● **Stated goal**: Reproduce the data below word for word, leaving out the picture.
#### Dataset ####
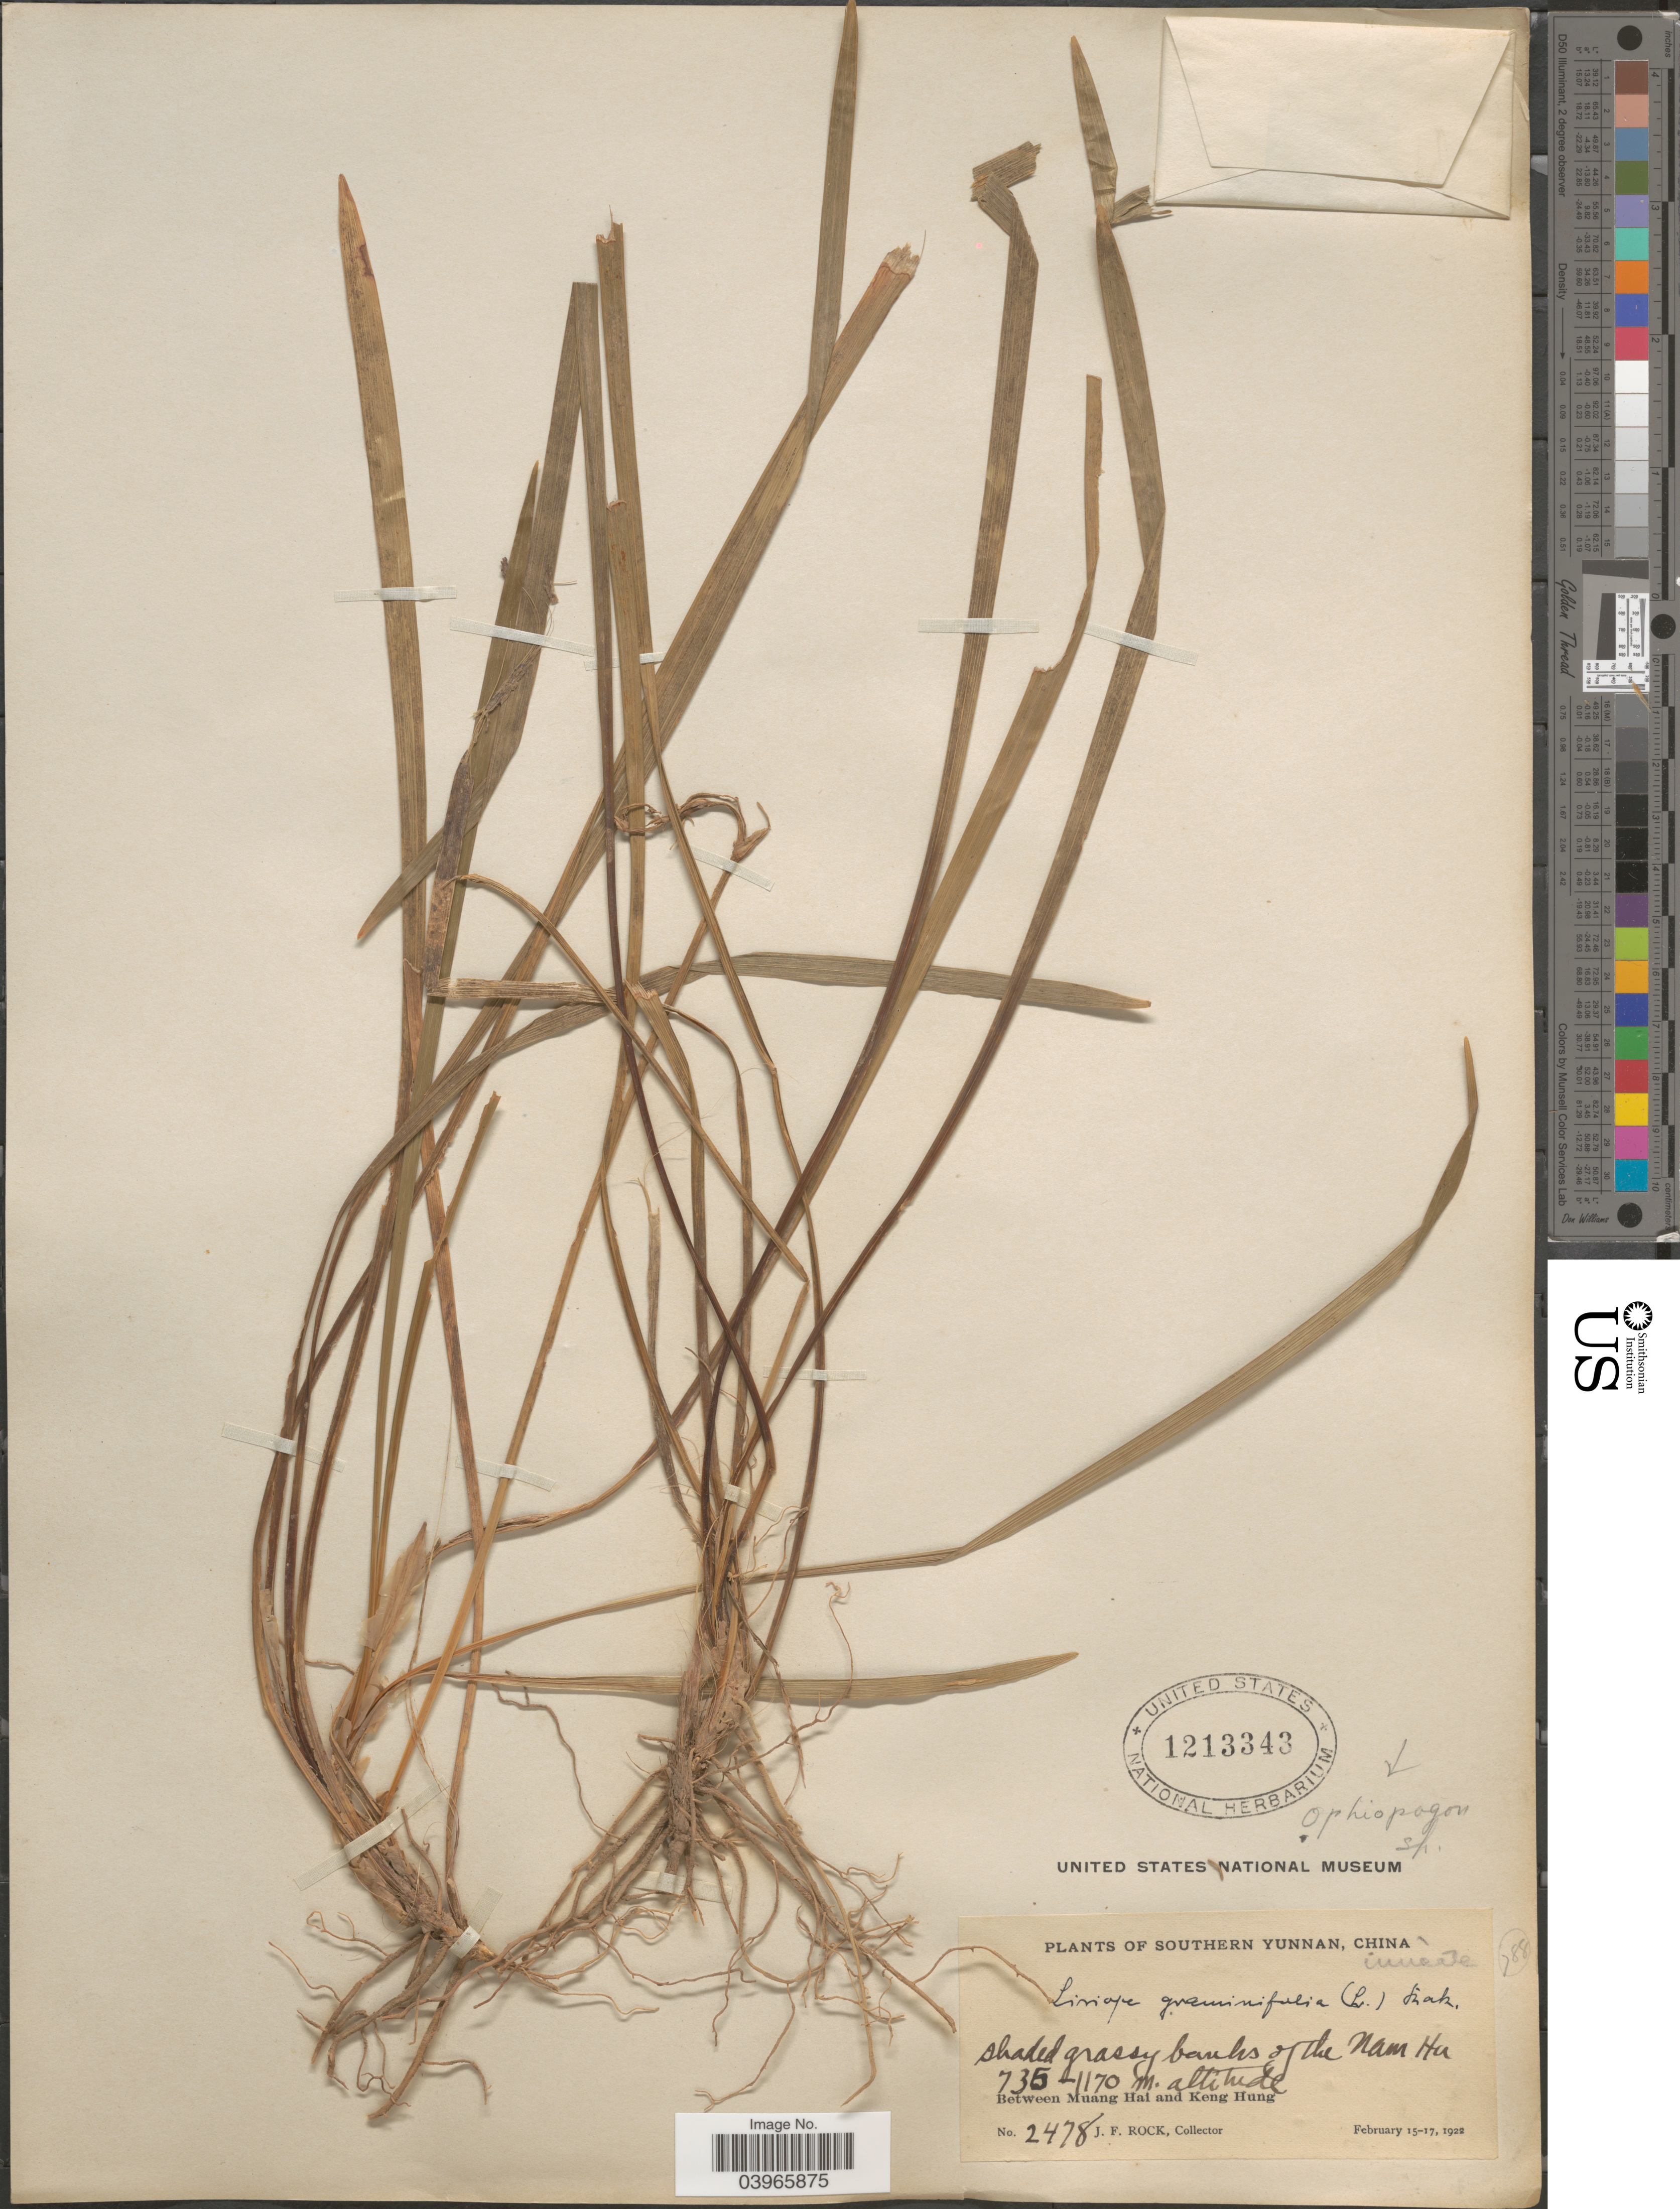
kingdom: Plantae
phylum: Tracheophyta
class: Liliopsida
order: Asparagales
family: Asparagaceae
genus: Ophiopogon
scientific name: Ophiopogon sp.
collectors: J. Rock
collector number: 2478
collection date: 1922-02-15/1922-02-17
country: China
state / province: Yunnan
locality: Southern Yunnan. Banks of the Nam Hu. [interpreted] Between Muang Hai and Keng Hung.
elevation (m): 735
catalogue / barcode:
####
● **Output of the exercise**:
kingdom: Plantae
phylum: Tracheophyta
class: Liliopsida
order: Asparagales
family: Asparagaceae
genus: Ophiopogon
scientific name: Ophiopogon sp.
collectors: J. Rock
collector number: 2478
collection date: 1922-02-15/1922-02-17
country: China
state / province: Yunnan
locality: Southern Yunnan. Banks of the Nam Hu. [interpreted] Between Muang Hai and Keng Hung.
elevation (m): 735
catalogue / barcode:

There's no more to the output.